Inflation as an Arbitrary Concept - Part II

Thursday November 12, 2009

A continuation of Inflation as an Arbitrary Concept.

Peter G. Klein left a comment that indicates that Scott Sumner and I are not the only economists leery of the concept of inflation:

Mike, you and Scott have some distinguished predecessors. Gottfried Haberler made
the same argument in his 1927 book _The Mean of Index Numbers: An Inquiry in the
Concept of the Price Level and the Methods of Its Measurement_. E.g.: "The relative
position and change of different groups of prices are not revealed, but are hidden
and submerged in a general index. Not the movement of the general price level, but
the chronological succession of special price and price combinations ... are regarded
as significant for the waves of business life.... Such a general index rather conceals
and submerges than reveals and explains those price movements that characterize and
signify the movement of the cycle."

I have to admit, my knowledge of the history of thought in economics is quite limited, so I quite enjoyed learning this (it was new to me).

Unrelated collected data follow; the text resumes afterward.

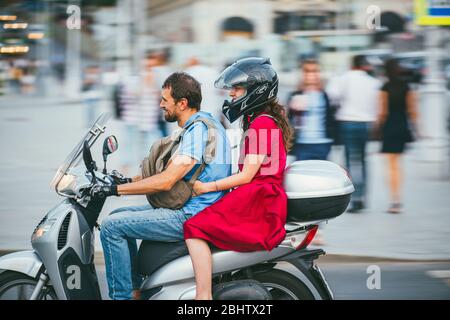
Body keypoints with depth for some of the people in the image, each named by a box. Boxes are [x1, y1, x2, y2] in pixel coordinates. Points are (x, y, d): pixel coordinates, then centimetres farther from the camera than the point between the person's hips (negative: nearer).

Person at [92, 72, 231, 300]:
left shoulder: (198, 129, -19)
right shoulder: (202, 123, 14)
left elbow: (166, 181, -24)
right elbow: (170, 171, 23)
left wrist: (114, 189, -19)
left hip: (192, 217, -11)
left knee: (112, 226, -13)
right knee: (120, 216, 19)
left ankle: (122, 296, -11)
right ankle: (135, 288, 19)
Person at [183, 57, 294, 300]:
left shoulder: (262, 124, -12)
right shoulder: (259, 121, 20)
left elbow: (247, 175, -16)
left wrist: (208, 187, -14)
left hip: (258, 199, -11)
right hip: (254, 196, 11)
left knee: (196, 228, -22)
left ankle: (203, 296, -30)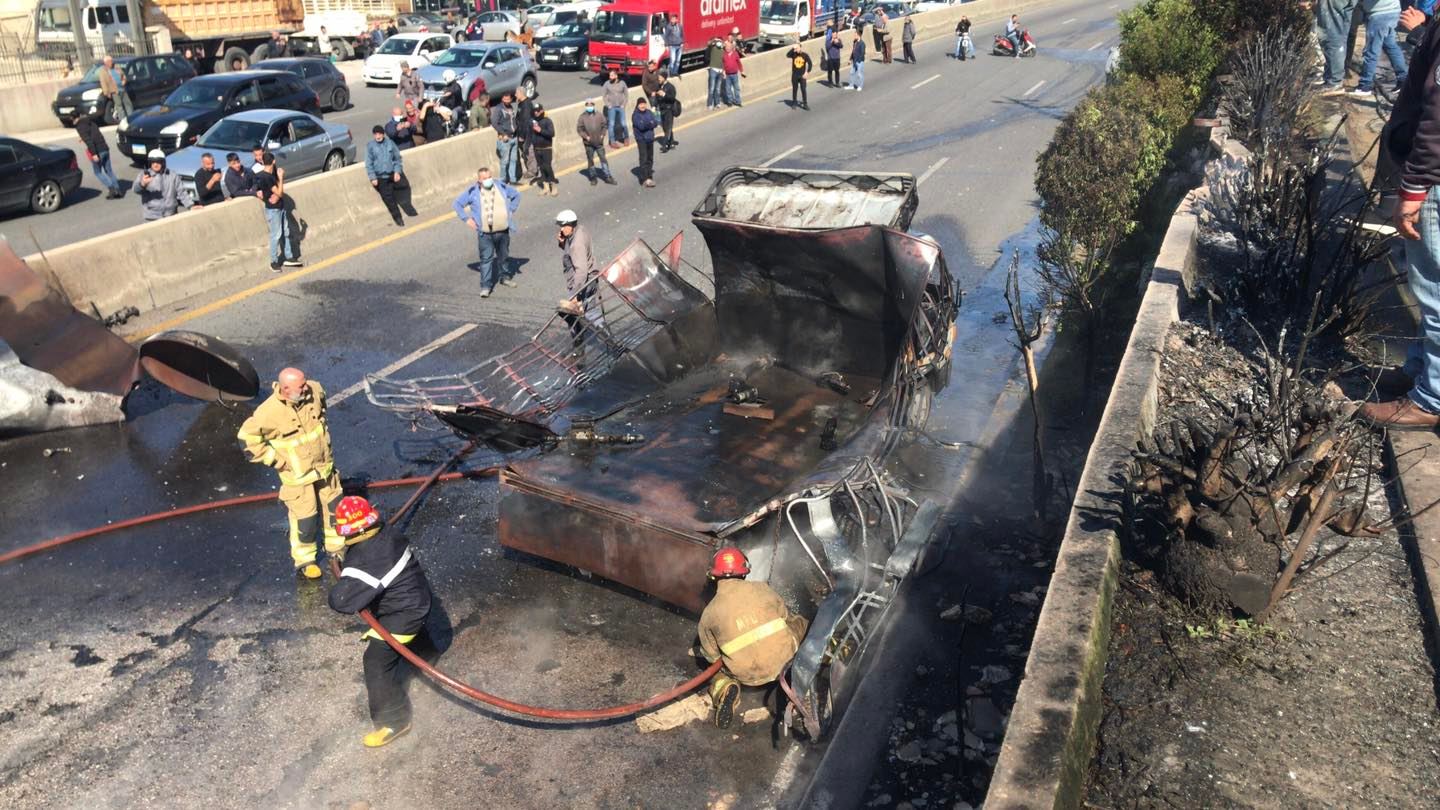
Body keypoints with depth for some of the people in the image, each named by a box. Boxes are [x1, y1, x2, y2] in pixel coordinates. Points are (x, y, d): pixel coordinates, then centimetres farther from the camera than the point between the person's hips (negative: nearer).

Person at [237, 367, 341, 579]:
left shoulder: (314, 391, -14)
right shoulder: (270, 412, -28)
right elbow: (247, 438, -19)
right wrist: (276, 460, -16)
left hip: (323, 465, 5)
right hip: (297, 474, -5)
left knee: (333, 506, 18)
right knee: (304, 518, 5)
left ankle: (335, 548, 40)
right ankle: (303, 561, 27)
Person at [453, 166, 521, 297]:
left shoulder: (501, 186, 1)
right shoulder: (473, 191, -5)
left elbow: (516, 195, 17)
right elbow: (457, 204, 3)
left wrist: (511, 211, 8)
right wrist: (467, 219, -4)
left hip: (503, 231, 3)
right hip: (485, 233, -3)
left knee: (504, 255, 18)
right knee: (486, 258, -5)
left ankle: (504, 277, 39)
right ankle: (486, 286, -2)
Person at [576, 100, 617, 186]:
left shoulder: (599, 115, 2)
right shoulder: (582, 117, -4)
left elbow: (604, 125, 10)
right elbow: (579, 129, -4)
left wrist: (602, 135, -2)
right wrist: (586, 136, -13)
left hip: (599, 142, 1)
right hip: (589, 143, -1)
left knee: (603, 158, 1)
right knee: (590, 160, 7)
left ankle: (608, 177, 7)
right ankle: (593, 178, 18)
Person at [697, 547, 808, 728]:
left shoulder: (709, 613, -4)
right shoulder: (762, 589, -3)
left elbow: (712, 656, 5)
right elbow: (786, 616, 13)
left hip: (748, 676, -2)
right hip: (783, 660, 2)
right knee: (800, 623, 26)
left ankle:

I decided to do some additional research (a.k.a. a Google search), and found Gottfried Haberler: A Centenary Appreciation, a summary of the man's work. I found it quite enlightening.

I figure there have to be more economists to take this view - any other names to add to the list? I still suspect, though, that we are in the minority. Too many textbooks treat the concept of inflation as an objective concept that we try our best to estimate. It is not, because our basket of goods changes over time and any attempts to account for this are based on subjective 'judgment calls'.

Comments

November 12, 2009 at 2:28 pm
(1) Greg Ransom says:

Hayek showed that a “stable price level” (i.e. ‘no inflation’) was a mirage — a “stable price level” could contain within it an dis-equilibrium set of prices that must produce disequilibrium effects over time, unemployment, business failures, etc.

That said, try going to any high inflation country and tell them there is no such things as inflation.

As an empirical phenomena in a world, inflation is real.

It’s important to remind ourselves not to reify the mistakes of economists.

But it’s also important to get out of the ivory tower now and then.